Reader: Give criteria and short cut for differential controllability at t_{0}. Use W\left ( t_{0},t_{0}+\varepsilon \right ) . For LTI, use short cut M.
For LTI: Reader: If {\displaystyle \sum } is controllable, then it is always differentially controllable. But this is not necessarily true for LTV. To show, let \begin{align*} x^{1} & =e^{At_{1}}x^{0}+{\displaystyle \int \limits _{t_{0}}^{t_{1}}} e^{\left ( t_{1}-\tau \right ) }Bu\left ( \tau \right ) d\tau \\ x^{\varepsilon } & =e^{A\varepsilon }x^{0}+{\displaystyle \int \limits _{t_{0}}^{\varepsilon }} e^{\left ( \varepsilon -\tau \right ) }B\tilde{u}\left ( \tau \right ) d\tau \end{align*}
Relate u\left ( t\right ) to \tilde{u}\left ( t\right ) so that we can get to x^{1} in as short time as we want. Note: The above is not clear to me, need to clean up.
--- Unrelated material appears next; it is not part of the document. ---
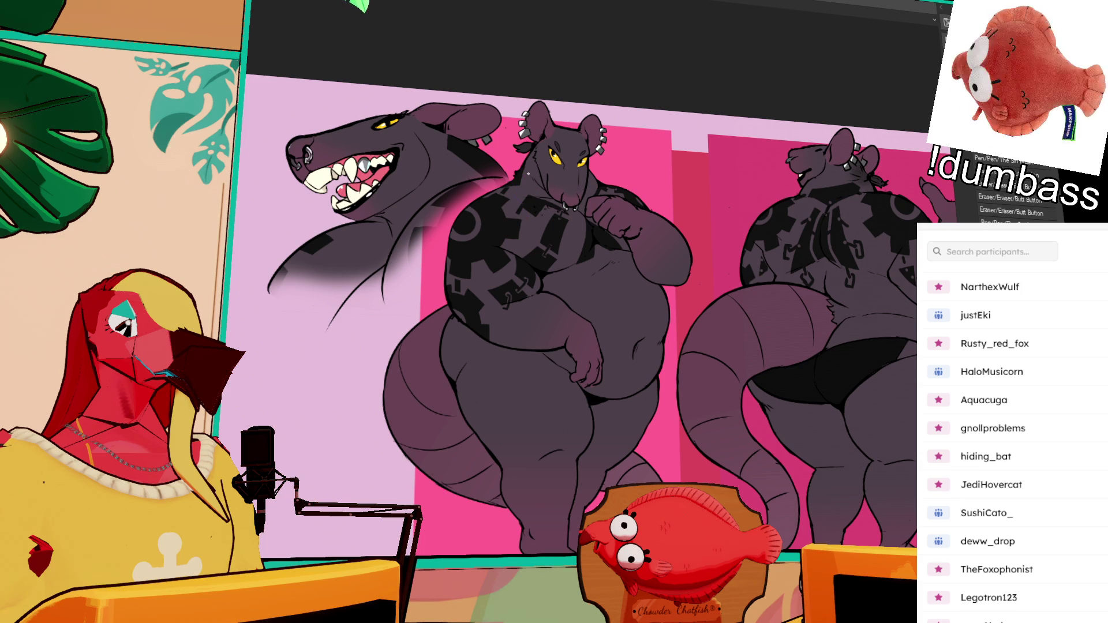
# Step: Outline the bandana down the neck and across the chest, fill it purple, and patch the gaps
pyautogui.moveTo(517, 176); pyautogui.dragTo(525, 222)
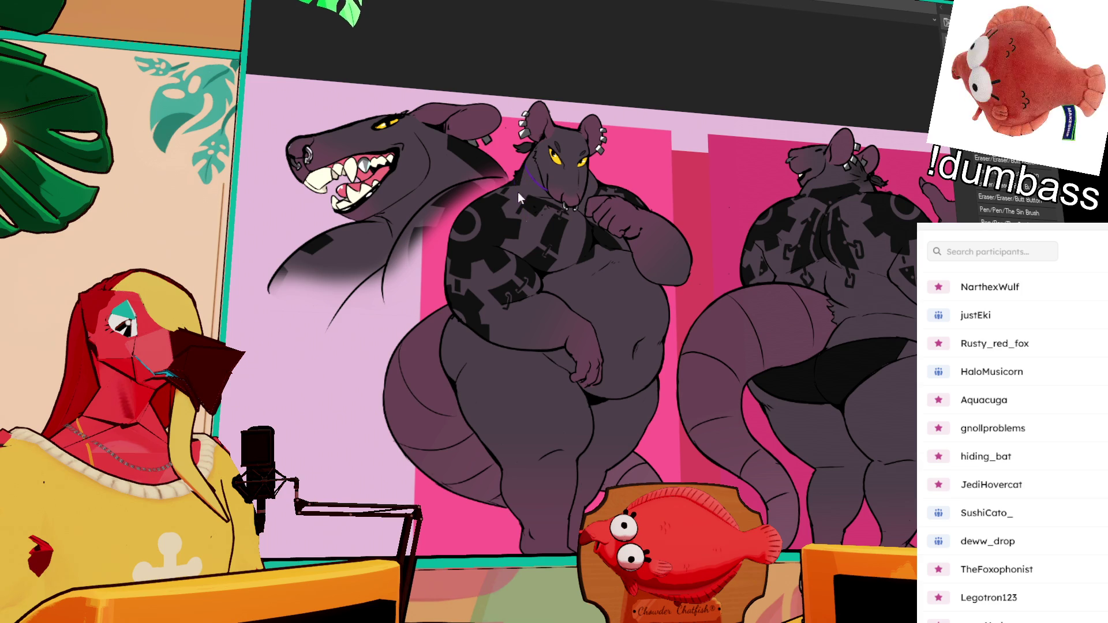
pyautogui.moveTo(529, 261); pyautogui.dragTo(582, 227)
pyautogui.click(538, 234)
Controllability with bounded control: i.e. we now have a bound on the magnitude of u\left ( t\right ) . There is whole theory on controllability with bounded input. Next we will do the same with observability, using duality to speed all the derivations by using results obtained from the controllability. We will later study decomposition, then stability.